- Born: 25 November 1891 Acton, Middlesex, England
- Died: 23 October 1918 (aged 26) † Vicinity of Dendermonde, Belgium
- Buried: Cement House Cemetery, Langemark, Belgium 50°54′17″N 2°54′25″E﻿ / ﻿50.90472°N 2.90694°E
- Allegiance: United Kingdom
- Branch: Royal Naval Air Service Royal Air Force
- Service years: 1917–1918
- Rank: Captain
- Unit: No. 4 Squadron RNAS/No. 204 Squadron RAF
- Conflicts: World War I • Western Front
- Awards: Distinguished Flying Cross & Bar Croix de guerre (France)

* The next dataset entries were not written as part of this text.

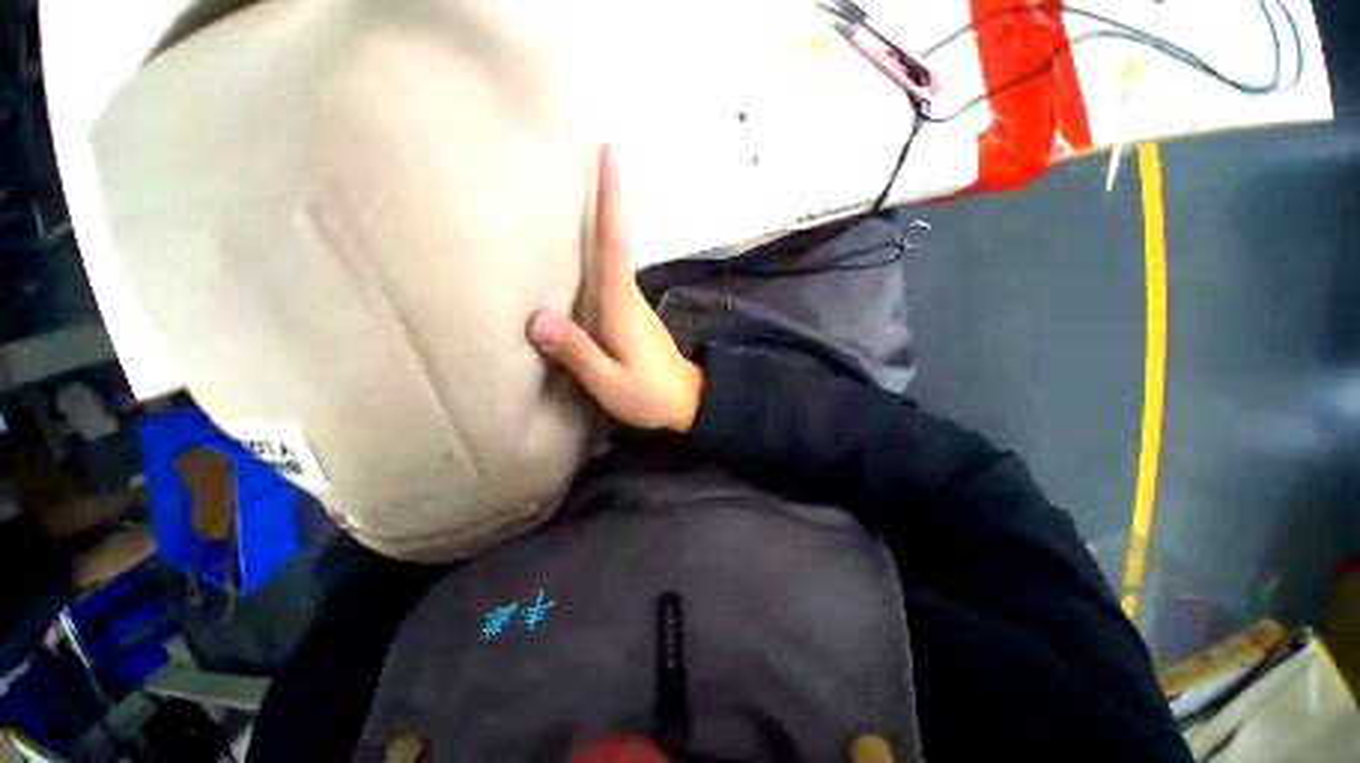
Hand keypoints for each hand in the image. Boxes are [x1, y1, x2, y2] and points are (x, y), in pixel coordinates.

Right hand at [527, 146, 702, 432]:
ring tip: (573, 193)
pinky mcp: (633, 316)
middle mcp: (630, 296)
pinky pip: (612, 276)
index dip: (612, 201)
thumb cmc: (650, 395)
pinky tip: (581, 253)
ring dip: (601, 223)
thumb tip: (536, 317)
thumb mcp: (609, 381)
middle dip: (604, 199)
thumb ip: (577, 352)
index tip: (609, 155)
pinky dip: (600, 254)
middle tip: (584, 157)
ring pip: (614, 257)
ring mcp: (634, 305)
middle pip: (615, 240)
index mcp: (622, 306)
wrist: (688, 403)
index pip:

= Thomas Nash (RAF officer) =

British World War I flying ace

Captain Thomas Walter Nash (25 November 1891 – 23 October 1918) was a British World War I flying ace credited with eight aerial victories.

==Biography==
Nash was born in Acton, Middlesex, the son of Thomas Walter Nash, a confectioner, and Iris Amy Nash.

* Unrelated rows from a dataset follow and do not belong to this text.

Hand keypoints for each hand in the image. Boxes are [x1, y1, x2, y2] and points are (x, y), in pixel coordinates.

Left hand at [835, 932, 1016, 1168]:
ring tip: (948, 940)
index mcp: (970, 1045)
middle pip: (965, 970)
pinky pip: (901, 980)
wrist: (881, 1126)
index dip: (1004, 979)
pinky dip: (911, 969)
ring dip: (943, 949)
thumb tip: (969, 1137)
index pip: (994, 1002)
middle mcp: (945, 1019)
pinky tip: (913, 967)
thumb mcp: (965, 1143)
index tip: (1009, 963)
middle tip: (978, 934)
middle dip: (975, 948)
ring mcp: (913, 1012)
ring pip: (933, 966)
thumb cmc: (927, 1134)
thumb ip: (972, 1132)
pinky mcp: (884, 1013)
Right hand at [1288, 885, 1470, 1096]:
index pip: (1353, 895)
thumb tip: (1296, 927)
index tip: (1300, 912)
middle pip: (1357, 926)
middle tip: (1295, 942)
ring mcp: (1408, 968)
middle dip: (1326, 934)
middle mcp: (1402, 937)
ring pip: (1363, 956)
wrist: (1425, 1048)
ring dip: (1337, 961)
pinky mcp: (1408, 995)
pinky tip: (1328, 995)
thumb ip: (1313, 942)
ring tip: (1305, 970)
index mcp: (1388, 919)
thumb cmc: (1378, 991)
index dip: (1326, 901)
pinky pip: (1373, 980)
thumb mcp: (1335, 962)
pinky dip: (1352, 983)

He entered the Royal Naval Air Service as a temporary probationary flight officer, and following flight training was commissioned as a temporary flight sub-lieutenant on 15 February 1918. He was posted to No. 4 (Naval) Squadron, which following the merging of the Royal Naval Air Service and the Army's Royal Flying Corps on 1 April 1918 became No. 204 Squadron, Royal Air Force.

Flying a Sopwith Camel, Nash gained his first aerial victory on 22 July 1918, destroying a Rumpler C reconnaissance aircraft south of Ypres, and on 31 July he destroyed a Pfalz D.III over Roeselare. On 13 August he was appointed a flight commander with the acting rank of captain, and on 15 August he scored a double victory, destroying two Fokker D.VIIs over Menen. On 16 September Nash destroyed an observation balloon south-east of Ostend, and on 24 September gained another double victory by destroying and driving down out of control two Fokker D.VIIs over Pervijze. His eighth and final success came on 9 October when he shot down in flames a Fokker D.VII over Lichtervelde.

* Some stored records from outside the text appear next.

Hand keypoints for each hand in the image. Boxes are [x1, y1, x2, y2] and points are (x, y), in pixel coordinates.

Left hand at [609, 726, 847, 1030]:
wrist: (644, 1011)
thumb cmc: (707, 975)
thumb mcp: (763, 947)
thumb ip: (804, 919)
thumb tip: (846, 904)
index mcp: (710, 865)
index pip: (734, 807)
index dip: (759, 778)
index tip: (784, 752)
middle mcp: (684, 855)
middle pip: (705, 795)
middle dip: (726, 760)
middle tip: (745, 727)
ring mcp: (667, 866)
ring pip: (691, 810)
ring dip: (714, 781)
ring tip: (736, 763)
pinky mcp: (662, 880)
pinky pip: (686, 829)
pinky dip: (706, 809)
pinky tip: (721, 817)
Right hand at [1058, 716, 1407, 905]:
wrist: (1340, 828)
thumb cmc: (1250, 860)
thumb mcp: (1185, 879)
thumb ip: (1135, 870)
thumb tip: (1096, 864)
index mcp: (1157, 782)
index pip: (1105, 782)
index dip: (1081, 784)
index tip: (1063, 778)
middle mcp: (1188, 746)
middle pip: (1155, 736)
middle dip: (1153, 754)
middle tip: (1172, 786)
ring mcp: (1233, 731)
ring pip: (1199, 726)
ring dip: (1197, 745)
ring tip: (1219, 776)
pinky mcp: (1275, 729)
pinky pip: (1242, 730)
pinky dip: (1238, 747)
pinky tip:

Early on 23 October 1918, Nash led a patrol from 204 Squadron which was attacked over Dendermonde by twelve aircraft from Marinefeldjasta 1. Nash was shot down and killed, alongside four other pilots from his squadron; Lieutenants Frederick Gordon Bayley and Osbourne J. Orr, Second Lieutenant G. Sutcliffe and Sergeant Cecil M. A. Mahon. Credit for the five kills was awarded to Oberleutnant zur See Gotthard Sachsenberg and Vizeflugmeister Alexander Zenzes.

For his actions on 15 August Nash was awarded the Distinguished Flying Cross, which was gazetted posthumously on 1 November 1918. His citation read:

Lieutenant Thomas Walter Nash (Sea Patrol).
"After four months' excellent service as a pilot this officer was appointed Flight Commander. His brilliant leadership has fully justified his selection. On a recent patrol his formation accounted for six enemy 'planes, he himself destroying two. We suffered no casualties, mainly owing to the skill and judgment displayed by Lieutenant Nash."

A few days later, on 5 November, permission was granted to accept the Croix de Guerre (with Palm) awarded by the French government for his services in Flanders. On 1 January 1919 Nash was awarded a Bar to his Distinguished Flying Cross.

Nash is buried at the Cement House Cemetery, Langemark, Belgium, and is also commemorated on his family grave in the churchyard of St Lawrence's Church, West Wycombe, Buckinghamshire.